30/12/08

Mi mesa está revuelta. Llevo días pensando en poner orden pero cuando me siento no lo hago. Hay un ratón de trapo de mi hija pequeña, un mechero, la funda de la grabadora digital, un sobre con fotografías de mis abuelos, varios tacos de post-it, un comprimido de ibuprofeno, un gemelo de plata, el extraterrestre que me regaló mi hija mayor por mi cumpleaños, el adaptador del ipod, una funda vieja de gafas y el taco de folios de lo que llevo de novela. Cada una de estas cosas ha ocupado su propio espacio.
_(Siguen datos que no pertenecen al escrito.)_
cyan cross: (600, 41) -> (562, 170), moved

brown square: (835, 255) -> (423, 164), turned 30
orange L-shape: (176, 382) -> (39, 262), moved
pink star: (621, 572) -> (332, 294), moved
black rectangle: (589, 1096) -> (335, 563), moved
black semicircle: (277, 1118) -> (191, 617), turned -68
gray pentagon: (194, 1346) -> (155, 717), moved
El ratón de trapo yace de espaldas como si estuviera en la playa, me gusta su expresión de ojos cosidos y hocico negro, la sombra que proyecta su cabeza cae sobre uno de los papelitos adhesivos de color verde, en él veo escrita una frase referente a que mi abuelo regresó de la guerra de Melilla con una enfermedad de estómago, bajo ella está subrayada la palabra "irreconocible". Desde que empecé a escribir la novela se han ido amontonando objetos sobre el cristal de mi mesa y no me atrevo a apartarlos o a decirles a mis hijas que no pongan sus cosas aquí; temo que eso pudiese afectar el orden interno de las cosas, su disposición calculada que a mis ojos sólo parece caos o casualidad. 
Mi mesa me recuerda el milagro de la escritura: palabras que se van posando en una página y que más tarde asumen su condición de piezas o pequeños planetas de un sistema organizado. La literatura funciona por acumulación y en los estratos de palabras que vamos formando al escribir está la respuesta de todo; los terrenos se compactan con el paso de los siglos, las palabras adquieren consistencia o fragilidad con el mismo paso del tiempo.
No me atrevo a tocar nada, no quiero corregir nada, que se quede por siempre el ratón de trapo mirando al techo y que su cabeza ensombrezca todo lo irreconocible que esconde el mundo.